The butcher of Bujumbura, Pierre Nkurunziza says he has been re-elected for a third term following an announcement by the Electoral Commission on Friday.
Pierre Claver Ndayicariye, head of the electoral commission, told reporters Nkurunziza had won 69.41 percent of the votes cast. Rwasa and other opposition leaders are taking a conciliatory attitude, however, hoping to avoid another civil war that almost destroyed the nation during the late 1990s and early 2000s.
Presidential elections were held on Tuesday, but an opposition boycott, coupled with the stifling of debate with the closure of independent media, made it a de facto one-horse race.
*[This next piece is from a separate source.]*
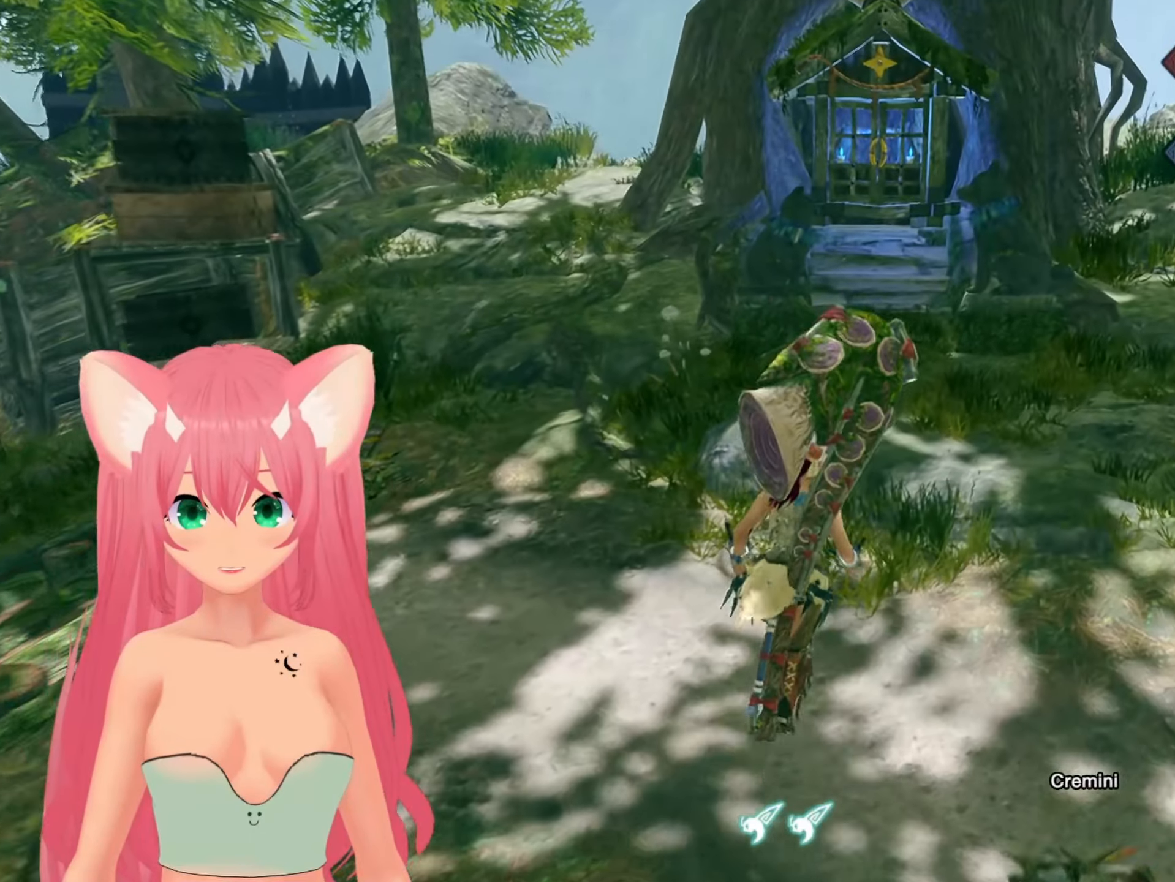
{"buttons": ["R1"], "left_stick": "up", "right_stick": "up", "events": [[133, "R1", "down"], [233, "right_stick", "up"]]}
There is no discussion to consider broader steps that could harm the population, one official said.
The main opposition party got 20 percent of the vote.
Nkurunziza’s candidacy was condemned as unconstitutional by the opposition and provoked months of protests and an attempted coup in the central African nation.
“Now the hard part starts for Nkurunziza, because Burundi is in a pre-conflict situation”, said Thierry Vircoulon, a researcher with the worldwide Crisis Group (ICG).
At more than 73 percent, turnout was higher than many had predicted.
Nkurunziza secured the first-round victory from among the eight candidates listed on the ballot paper for the presidential poll.
Nkurunziza’s opponents in the army staged a failed coup in May, and subsequently launched a rebellion in the north of Burundi.
“There has been an increase in armed violence, splits within the government multiply and show that power is challenged from within”, he said. But he rejected as “impossible” the idea of cutting short any new mandate.
Regional leaders and Western diplomats fear Burundi could slide back into civil war if tensions are not resolved. That is a frightening prospect for a region scarred by the 1994 genocide in neighbouring Rwanda, where about 800,000 Tutsis and moderate Hutus were killed.
This will be a third five-year tenure for Nkurunziza, despite the legal limit being two. The subsequent unrest left scores dead and forced more than a 170,000 people to flee the country.